While businesses navigate fierce headwinds driven by the pandemic and seek ways to adapt their business to the new norm – like going digital by establishing online platforms – those seeking new jobs in this difficult period should equip themselves with the right skills to stay relevant in the job market, said economists.
In particular, they should pick up skills and knowledge in ICT and online marketing that will help companies withstand current and future shocks, said MIDF Research economist Abdul Mui’zz Morhalim.
Essentially, skills trend will follow widely anticipated post-pandemic digital transformation and automation to reduce dependency on foreign workers, as well as an increase in e-commerce readiness to shift up the value chain, said Sunway University economics professor Dr Yeah Kim Leng.
These business needs, said Yeah, will underpin employers’ staff recruitment. They will be looking for employees who are equipped not only with the necessary technical and digital skills but also the ingenuity, innovativeness and creativity to apply new technologies and thinking to improve their business efficiency, productivity and competitiveness, he said.
Selling as a skill will also continue to be the most wanted by employers, said Bank Islam Malaysia Bhd chief economist Dr Mohd Afzanizam Abdul Rashid. And being versatile in trying out different sectors and industries outside one’s trained field, can also help increase job prospects, he said.
“Such skill sets are quite universal to any industry and cannot be fully replicated by technology. This involves the ability to communicate convincingly and to demonstrate high competencies in one’s field,” Mohd Afzanizam said.
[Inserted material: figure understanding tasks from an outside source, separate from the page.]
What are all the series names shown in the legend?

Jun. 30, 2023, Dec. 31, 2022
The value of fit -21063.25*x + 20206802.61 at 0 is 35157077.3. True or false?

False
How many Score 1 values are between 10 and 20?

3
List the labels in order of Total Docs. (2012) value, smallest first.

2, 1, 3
Some time to go before unemployment rate normalises
Sunway University’s Yeah said prospects for the job sector should improve considerably, once a safe and effective vaccine is made widely available. “Given that mass vaccination in Malaysia is expected to begin in February or March, the earliest we can expect for some normalisation of the country’s economic activities is in the second half of 2021,” he said.
But this means it will take awhile before the country’s jobless rate reverts to between 3% and 3.3%, said Mohd Afzanizam. Generally, an economy with an unemployment rate of 3% or less is considered at full employment.
Yeah thinks pulling down the unemployment rate to an average of 3.5% or below by end-2021, as targeted by the government, would be hard to achieve, if the economy experiences a U-shaped rather than a V-shaped recovery. The government has estimated that the unemployment rate for 2020 would come in at 4.2%.
“Although retrenchments have been stabilised by the government’s roll-out of a series of fiscal and monetary stimulus packages, which continued with an expansionary budget for 2021, the economy is not out of the woods until the pandemic is suppressed effectively,” Yeah noted.
Likewise, MIDF’s Abdul Mui’zz thinks the latest data shows it will take time for the unemployment rate to return to pre-pandemic levels. “We foresee that the unemployment rate will fall to below 4% next year, as the general economy is expected to recover. However, the pace of recovery will be subject to the success of containing the Covid-19 pandemic,” he said.
Still, businesses remain in business by staying ahead of the curve, noted Mohd Afzanizam. So recruitments will continue, he said, as companies will not want to lose their competitiveness. In fact, the current uncertain job market is an opportunity for them to gain the right talents to gain a bigger market share, once the situation normalises.